In our study, Rapigest did not influence significantly the protein cellular component coverage profile of the samples. Rapigest did not enhance the identification of membrane proteins, whose hydrophobic nature complicates their extraction, proteolysis and identification. For the improvement of membrane protein identification, other detergents such as sodium laurate or sodium deoxycholate have been used successfully [13]. Nevertheless, other reports state similar efficacy in the identification of membrane proteins with the use of Rapigest and sodium cholate [14].

Conclusions

Rapigest helps solubilize proteins, making them more susceptible to enzymatic cleavage without inhibiting enzyme activity. Unlike other commonly used denaturants, such as SDS or urea, Rapigest does not modify peptides or suppress protease activity. It is compatible with enzymes such as trypsin, Lys-C, Asp-N and Glu-C and other enzymes. Rapigest is also compatible with mass spectrometry analysis, resulting in the increase of the number of identified proteins in mouse heart samples, without modifying the protein profile of the sample.
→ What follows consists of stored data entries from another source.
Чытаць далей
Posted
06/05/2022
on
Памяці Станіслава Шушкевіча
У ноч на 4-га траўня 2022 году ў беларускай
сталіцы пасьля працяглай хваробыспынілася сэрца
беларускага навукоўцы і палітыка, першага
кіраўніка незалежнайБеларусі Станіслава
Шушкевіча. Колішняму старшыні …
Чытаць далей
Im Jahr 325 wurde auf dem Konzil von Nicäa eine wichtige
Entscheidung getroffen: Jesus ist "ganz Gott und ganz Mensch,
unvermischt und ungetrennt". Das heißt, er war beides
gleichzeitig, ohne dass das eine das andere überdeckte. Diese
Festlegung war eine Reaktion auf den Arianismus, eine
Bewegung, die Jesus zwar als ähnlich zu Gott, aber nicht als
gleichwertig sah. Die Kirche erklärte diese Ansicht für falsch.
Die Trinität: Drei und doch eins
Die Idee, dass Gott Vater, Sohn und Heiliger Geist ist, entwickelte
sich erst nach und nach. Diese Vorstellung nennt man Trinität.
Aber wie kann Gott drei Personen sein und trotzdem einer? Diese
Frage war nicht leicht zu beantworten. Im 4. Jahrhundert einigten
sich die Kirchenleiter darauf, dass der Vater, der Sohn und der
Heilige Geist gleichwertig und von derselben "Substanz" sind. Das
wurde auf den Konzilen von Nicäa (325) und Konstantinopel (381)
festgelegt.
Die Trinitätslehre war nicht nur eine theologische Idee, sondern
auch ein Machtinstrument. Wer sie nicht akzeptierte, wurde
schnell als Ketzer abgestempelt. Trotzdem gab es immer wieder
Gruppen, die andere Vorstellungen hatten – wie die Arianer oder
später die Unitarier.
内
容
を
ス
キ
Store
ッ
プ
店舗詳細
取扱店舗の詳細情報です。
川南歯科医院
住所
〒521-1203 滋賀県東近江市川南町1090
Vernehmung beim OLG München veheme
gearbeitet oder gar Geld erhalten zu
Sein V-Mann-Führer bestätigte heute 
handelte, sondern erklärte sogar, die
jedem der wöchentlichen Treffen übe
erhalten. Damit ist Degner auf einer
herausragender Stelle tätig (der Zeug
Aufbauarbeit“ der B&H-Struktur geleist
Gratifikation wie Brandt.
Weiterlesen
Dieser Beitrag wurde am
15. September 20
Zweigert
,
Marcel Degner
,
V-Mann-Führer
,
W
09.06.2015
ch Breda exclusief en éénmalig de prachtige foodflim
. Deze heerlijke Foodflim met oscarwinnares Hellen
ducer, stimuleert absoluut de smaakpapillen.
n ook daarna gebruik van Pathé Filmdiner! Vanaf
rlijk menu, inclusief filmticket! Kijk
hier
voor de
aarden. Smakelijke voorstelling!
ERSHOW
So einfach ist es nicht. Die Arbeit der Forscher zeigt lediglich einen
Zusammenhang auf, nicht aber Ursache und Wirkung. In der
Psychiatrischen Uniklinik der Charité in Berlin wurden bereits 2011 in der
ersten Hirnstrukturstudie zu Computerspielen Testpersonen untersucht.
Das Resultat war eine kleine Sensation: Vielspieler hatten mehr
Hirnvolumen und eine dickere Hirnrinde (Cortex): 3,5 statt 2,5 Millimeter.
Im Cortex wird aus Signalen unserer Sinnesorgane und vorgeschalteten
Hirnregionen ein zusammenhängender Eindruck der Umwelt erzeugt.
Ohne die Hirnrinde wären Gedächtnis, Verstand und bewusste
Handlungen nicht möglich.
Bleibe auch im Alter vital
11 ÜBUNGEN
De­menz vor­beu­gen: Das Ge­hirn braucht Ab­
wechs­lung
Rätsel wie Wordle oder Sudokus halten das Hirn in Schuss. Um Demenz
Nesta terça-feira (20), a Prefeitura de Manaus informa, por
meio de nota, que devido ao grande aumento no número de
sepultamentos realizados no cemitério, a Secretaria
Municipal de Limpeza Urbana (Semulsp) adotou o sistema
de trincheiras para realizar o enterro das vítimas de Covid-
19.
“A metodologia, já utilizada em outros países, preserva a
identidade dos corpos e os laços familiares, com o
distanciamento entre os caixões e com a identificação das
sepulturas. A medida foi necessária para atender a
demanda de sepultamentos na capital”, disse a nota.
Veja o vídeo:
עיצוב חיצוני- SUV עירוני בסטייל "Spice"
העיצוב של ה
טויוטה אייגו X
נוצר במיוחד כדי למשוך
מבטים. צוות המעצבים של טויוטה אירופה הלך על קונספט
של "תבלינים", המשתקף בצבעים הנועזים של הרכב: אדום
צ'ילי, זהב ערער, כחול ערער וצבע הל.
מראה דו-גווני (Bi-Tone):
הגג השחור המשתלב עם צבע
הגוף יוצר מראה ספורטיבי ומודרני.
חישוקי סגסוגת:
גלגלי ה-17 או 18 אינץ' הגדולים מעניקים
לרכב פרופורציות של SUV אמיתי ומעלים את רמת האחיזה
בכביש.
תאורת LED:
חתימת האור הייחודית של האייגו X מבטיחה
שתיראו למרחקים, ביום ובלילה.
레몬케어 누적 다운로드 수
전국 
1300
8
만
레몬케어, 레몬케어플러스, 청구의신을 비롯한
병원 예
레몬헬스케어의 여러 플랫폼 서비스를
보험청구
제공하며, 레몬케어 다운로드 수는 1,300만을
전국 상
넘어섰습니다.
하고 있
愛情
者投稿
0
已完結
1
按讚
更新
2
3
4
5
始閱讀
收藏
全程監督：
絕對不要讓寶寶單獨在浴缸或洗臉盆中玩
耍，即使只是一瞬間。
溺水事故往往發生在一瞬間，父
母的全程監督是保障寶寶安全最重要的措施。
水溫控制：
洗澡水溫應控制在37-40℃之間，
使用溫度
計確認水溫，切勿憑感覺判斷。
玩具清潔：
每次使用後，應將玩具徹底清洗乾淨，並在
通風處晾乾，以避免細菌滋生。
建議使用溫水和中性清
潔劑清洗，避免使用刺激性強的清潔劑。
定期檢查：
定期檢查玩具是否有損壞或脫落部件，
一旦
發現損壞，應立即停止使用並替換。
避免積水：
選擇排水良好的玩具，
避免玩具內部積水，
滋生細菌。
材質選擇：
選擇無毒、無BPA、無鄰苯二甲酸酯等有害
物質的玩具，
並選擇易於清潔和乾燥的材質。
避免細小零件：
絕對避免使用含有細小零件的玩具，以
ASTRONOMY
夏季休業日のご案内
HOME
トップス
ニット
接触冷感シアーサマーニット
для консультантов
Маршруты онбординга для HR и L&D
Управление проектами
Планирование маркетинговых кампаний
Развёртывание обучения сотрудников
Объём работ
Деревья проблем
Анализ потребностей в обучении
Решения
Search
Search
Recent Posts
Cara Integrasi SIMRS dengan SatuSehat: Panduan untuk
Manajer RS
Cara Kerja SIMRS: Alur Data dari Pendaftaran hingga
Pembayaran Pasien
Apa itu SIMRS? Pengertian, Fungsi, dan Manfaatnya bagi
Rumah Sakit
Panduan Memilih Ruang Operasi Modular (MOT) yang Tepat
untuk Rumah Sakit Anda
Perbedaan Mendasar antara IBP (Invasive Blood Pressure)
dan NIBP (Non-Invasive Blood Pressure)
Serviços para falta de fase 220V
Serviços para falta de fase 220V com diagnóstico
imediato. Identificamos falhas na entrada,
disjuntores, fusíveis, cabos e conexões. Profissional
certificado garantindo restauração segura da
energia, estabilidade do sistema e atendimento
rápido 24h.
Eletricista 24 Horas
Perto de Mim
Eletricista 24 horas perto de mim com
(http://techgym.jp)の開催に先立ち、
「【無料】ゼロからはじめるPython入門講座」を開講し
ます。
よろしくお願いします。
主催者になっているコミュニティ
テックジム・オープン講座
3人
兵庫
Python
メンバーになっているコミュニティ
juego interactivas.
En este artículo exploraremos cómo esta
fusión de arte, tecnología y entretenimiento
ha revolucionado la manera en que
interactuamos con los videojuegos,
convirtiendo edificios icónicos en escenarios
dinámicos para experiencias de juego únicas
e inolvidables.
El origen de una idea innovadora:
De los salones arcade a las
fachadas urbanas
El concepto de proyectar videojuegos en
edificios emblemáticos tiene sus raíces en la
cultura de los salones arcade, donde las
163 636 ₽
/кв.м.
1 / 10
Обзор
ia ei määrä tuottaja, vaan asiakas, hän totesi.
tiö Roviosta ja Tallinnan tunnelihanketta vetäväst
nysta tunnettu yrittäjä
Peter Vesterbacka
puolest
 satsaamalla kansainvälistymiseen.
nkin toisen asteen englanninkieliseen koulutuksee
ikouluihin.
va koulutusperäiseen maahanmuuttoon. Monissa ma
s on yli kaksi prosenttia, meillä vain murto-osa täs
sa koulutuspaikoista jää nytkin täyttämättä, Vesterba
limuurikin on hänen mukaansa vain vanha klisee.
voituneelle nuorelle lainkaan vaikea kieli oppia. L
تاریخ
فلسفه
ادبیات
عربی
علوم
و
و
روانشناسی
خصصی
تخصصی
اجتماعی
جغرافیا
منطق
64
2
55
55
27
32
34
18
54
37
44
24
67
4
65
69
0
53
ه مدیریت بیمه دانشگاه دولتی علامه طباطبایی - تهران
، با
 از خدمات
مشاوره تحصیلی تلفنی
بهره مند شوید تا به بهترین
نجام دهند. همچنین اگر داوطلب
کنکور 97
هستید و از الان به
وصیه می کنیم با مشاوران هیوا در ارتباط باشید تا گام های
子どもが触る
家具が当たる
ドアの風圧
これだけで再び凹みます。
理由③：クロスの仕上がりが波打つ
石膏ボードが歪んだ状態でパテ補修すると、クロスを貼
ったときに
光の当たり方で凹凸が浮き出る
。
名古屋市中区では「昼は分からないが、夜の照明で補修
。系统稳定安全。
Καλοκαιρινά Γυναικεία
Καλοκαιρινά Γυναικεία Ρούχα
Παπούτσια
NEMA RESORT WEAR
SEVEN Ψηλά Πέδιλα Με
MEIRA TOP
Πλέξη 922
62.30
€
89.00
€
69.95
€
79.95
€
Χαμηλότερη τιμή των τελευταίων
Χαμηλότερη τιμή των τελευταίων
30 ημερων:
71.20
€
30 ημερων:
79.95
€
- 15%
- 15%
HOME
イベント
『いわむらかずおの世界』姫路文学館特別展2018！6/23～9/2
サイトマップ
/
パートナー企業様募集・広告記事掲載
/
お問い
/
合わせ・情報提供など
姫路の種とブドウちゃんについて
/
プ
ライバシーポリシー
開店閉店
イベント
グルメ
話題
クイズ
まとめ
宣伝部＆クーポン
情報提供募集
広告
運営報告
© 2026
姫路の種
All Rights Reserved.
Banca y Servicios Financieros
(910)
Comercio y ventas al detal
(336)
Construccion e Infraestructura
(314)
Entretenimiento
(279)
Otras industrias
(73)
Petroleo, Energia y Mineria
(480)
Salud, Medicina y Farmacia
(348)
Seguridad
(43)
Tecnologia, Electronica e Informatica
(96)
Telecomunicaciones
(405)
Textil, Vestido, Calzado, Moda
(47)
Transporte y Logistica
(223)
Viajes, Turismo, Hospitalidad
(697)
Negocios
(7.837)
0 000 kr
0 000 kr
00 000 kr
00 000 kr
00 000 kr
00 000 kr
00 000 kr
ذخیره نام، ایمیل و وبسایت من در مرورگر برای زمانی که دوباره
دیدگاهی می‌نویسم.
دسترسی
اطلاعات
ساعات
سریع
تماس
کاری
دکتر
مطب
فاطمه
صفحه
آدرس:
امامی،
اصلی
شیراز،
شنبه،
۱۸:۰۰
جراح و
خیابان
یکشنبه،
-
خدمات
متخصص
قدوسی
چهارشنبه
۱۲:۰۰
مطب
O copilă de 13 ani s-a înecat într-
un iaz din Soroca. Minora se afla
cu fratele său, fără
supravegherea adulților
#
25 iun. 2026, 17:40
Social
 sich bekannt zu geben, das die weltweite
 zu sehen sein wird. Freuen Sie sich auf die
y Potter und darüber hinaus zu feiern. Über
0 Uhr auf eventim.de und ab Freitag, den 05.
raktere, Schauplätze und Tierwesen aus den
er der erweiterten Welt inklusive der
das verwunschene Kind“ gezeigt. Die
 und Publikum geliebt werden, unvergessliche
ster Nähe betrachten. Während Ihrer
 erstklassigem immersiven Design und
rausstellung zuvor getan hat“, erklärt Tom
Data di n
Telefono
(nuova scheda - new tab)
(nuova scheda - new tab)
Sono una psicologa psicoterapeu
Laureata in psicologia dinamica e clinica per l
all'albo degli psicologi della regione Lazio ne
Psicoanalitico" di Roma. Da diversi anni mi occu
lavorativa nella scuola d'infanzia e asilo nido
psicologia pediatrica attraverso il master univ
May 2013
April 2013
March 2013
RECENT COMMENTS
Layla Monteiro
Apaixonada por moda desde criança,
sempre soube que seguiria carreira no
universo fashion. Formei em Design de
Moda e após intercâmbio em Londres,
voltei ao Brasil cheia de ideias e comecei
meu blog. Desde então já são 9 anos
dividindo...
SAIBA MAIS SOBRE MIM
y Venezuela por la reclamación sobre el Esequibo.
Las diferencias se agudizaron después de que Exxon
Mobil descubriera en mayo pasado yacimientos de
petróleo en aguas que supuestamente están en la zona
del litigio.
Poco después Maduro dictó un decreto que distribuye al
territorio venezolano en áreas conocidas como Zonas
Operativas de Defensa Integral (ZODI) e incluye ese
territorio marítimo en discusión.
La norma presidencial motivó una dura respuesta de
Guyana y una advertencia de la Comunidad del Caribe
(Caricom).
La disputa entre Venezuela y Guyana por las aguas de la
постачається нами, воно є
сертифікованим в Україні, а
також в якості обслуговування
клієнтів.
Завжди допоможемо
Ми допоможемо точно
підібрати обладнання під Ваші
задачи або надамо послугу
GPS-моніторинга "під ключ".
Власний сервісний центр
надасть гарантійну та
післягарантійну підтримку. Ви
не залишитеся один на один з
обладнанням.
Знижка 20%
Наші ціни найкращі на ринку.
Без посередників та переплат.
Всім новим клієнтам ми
Our study revealed that by using Rapigest for the digestion of proteins from the S9 cell line we obtained a small, but not statistically significant improvement in the number of peptides and proteins identified. However, mouse heart tissue benefited from the addition of Rapigest before digestion of proteins and showed significant increases in the identification of proteins. Rapigest did not modify significantly the profile of the protein cellular components identified in the samples, although for the mouse heart tissue samples, the cytoplasm proteins were slightly over-represented in the Rapigest samples as compared to the No Rapigest samples and membrane proteins were slightly under-represented in the Rapigest samples.

All in all, our study supports the use of Rapigest for the proteomics analysis of heart tissue samples.